社説:最高裁死刑破棄 議論深めるきっかけに
毎日新聞 2015年02月06日 02時40分
裁判員裁判の死刑判決を無期懲役に減刑した2件の高裁判決について、最高裁が高裁の判断を支持する決定を出した。
死刑が生命を永遠に奪う刑罰である以上、適用は慎重に行うべきだと最高裁は指摘する。その上で、「死刑の選択がやむを得ないとする具体的、説得的な根拠を示していない」と、1審判決について述べた。
ただし、「認定自体に誤りがあるとはいえない」と言及している。
死刑の判断は難しい。

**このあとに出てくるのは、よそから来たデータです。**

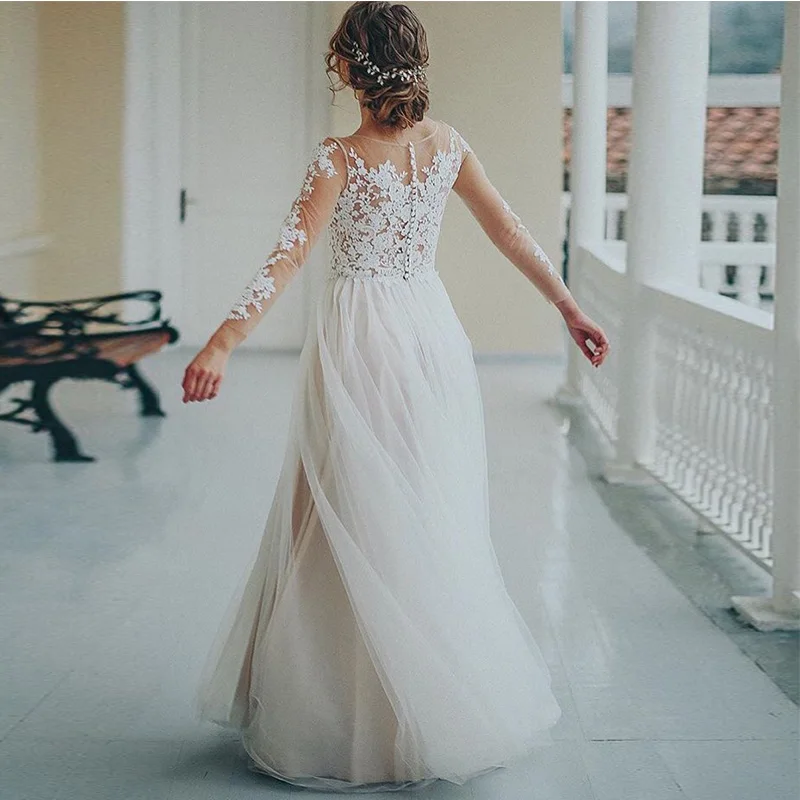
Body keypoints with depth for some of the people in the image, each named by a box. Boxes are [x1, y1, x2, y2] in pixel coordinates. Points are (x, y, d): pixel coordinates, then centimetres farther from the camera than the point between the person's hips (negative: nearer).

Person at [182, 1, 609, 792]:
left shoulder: (339, 157, -11)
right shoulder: (447, 144, 3)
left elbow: (287, 257, -19)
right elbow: (509, 231, 7)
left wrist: (221, 344, -22)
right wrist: (570, 308, 15)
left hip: (360, 344, -5)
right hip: (431, 332, 5)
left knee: (358, 529, 3)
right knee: (435, 523, 13)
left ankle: (354, 724, 11)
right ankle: (449, 703, 23)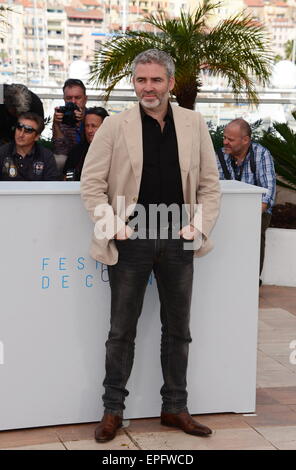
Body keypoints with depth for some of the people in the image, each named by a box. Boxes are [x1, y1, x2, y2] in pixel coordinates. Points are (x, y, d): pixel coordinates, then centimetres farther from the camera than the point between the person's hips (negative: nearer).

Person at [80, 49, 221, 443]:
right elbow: (92, 181, -2)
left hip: (179, 240, 3)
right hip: (132, 239, -2)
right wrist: (112, 226, -10)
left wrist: (201, 227, -3)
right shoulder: (115, 126, -2)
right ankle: (113, 410, 19)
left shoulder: (194, 124, 5)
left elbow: (209, 183, 8)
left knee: (178, 329, 11)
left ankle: (175, 408, 25)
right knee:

それでも死刑が想定される重大事件の裁判に国民を参加させる以上、刑事司法の仕組み、量刑の判断基準について説明すべき責任はまず裁判所にある。今回の決定をそのきっかけとしたい。
2件はいずれも被害者が1人の強盗殺人事件だ。千葉県松戸市で2009年、女子大学4年生を殺害して放火し、強盗殺人罪などに問われた竪山辰美被告と、妻子の殺人罪で20年服役した後の09年に東京・南青山で男性を殺害したとして強盗殺人罪に問われた伊能和夫被告である。
竪山被告について、1審の裁判員裁判は、出所後3カ月で殺人の他に強盗強姦(ごうかん)も繰り返した点を重視したが、最高裁は「殺人以外は、悪質性を考慮しても死刑の選択を根拠づける事情とするのは困難」とした。
伊能被告について、1審の裁判員裁判は「過去に妻子を殺害し、出所後の強盗目的の犯行は冷酷」と判断したが、最高裁は「前科を過度に重視すべきではない」と結論づけた。
最高裁は今回、死刑を選択する前提として、過去の同種事件との量刑の公平性への配慮を求めた。
連続4人射殺事件の永山則夫元死刑囚の事件で、最高裁は1983年、死刑の判断基準を示した。動機や計画性、殺害被害者の人数など考慮すべき項目を挙げたものだ。その後、特に被害者数は重視され、被害者が1人の場合は、死刑が選択されることは少ない。最高裁はそうしたことも念頭に今回判断した。
ただし、前科や犯行態様なども永山基準に含まれている。凶悪事件を繰り返す被告の人間性を重視した裁判員裁判の判断を肯定する人は少なくないかもしれない。
それが市民感覚だとすれば、今後も死刑をめぐる市民と裁判官の見解の相違は出てくるだろう。なぜ、死刑の判断に公平性が欠かせないのか。裁判所はより説得力のある説明が必要だ。
その先には、なぜ死刑が必要なのかという問いもある。死刑を全廃した欧州連合は、日本に死刑の執行停止を求める。裁判員を重い判断に関わらせるならば、根本的な問いかけにも答えていく必要がある。だが、死刑問題の議論は低調だ。政府や国会も含めて向き合うべき課題だ。